Protein X0P338, a GntR-type pleiotropic regulator for morphological differentiation and secondary metabolites production in Streptomyces diastatochromogenes 1628

The nucleoside antibiotic, toyocamycin (TM) exhibits excellent potent activity against several phytopathogenic fungi. Despite its importance, little is known about key factors regulating TM biosynthesis and morphological differentiation in Streptomyces diastatochromogenes 1628. Based on proteomics data obtained from the analysis between wild-type (WT) S. diastatochromogenes 1628 strain and mutant strain 1628-T62 having a low yield of TM, we observed that the differentially expressed protein, X0P338, which was proposed to be a regulator of the GntR-family, exhibited a higher expression level in S. diastatochromogenes 1628. Therefore, in this study, to explore whether protein X0P338 was involved in morphological differentiation and biosynthesis of secondary metabolites, especially TM, the gene called the gntR(sd)-encoding protein X0P338 was cloned and overexpressed in WT strain 1628 and mutant strain 1628-T62, respectively.
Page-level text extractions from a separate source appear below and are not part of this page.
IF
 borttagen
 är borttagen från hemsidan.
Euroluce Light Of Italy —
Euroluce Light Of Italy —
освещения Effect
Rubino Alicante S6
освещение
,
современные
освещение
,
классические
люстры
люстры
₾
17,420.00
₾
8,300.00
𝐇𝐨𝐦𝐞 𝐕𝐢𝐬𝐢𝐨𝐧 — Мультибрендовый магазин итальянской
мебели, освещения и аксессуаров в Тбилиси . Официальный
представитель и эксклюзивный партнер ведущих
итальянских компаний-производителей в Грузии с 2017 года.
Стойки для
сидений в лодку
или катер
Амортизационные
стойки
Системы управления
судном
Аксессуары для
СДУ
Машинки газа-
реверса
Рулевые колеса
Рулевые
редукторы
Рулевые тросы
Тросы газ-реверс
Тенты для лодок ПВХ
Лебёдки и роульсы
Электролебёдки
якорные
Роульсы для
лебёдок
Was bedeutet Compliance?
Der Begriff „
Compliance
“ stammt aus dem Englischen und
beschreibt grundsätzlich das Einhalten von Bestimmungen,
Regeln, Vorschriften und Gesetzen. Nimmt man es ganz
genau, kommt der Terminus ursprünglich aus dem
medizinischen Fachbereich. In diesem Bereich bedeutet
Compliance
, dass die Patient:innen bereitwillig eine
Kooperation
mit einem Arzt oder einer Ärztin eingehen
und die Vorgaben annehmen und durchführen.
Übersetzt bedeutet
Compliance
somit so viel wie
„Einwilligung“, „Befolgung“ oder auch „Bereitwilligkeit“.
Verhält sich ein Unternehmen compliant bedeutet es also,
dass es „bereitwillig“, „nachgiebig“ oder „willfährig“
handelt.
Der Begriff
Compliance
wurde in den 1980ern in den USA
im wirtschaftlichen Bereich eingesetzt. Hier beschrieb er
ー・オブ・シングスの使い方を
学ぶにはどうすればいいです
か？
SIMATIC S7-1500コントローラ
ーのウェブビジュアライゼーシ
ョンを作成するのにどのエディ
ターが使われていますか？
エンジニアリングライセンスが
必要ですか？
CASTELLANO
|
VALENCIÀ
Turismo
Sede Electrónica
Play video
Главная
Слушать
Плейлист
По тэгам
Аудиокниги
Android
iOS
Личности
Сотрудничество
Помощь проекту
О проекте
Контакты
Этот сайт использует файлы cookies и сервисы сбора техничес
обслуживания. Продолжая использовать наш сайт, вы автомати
The results indicated that the overexpression of gntR(sd) enhanced TM production in both strain 1628 (120.6 mg/L vs. 306.6 mg/L) and strain 1628-T62 (15.6 mg/L vs. 258.9 mg/L). Besides, the overexpression of gntR(sd) had positive and negative effects on morphological differentiation in strain 1628 and strain 1628-T62, respectively. The results also showed opposite effects on tetraene macrolide production during the overexpression of gntR(sd) in strain 1628 and strain 1628-T62. Moreover, transcription levels of genes involved in morphological differentiation and secondary metabolites production were affected by the overexpression of gntR(sd) gene, both in strain 1628 and strain 1628-T62. These results confirm that X0P338 as a GntR-type pleiotropic regulator that regulates the morphological differentiation and biosynthesis of secondary metabolites, and especially has a positive effect on TM biosynthesis.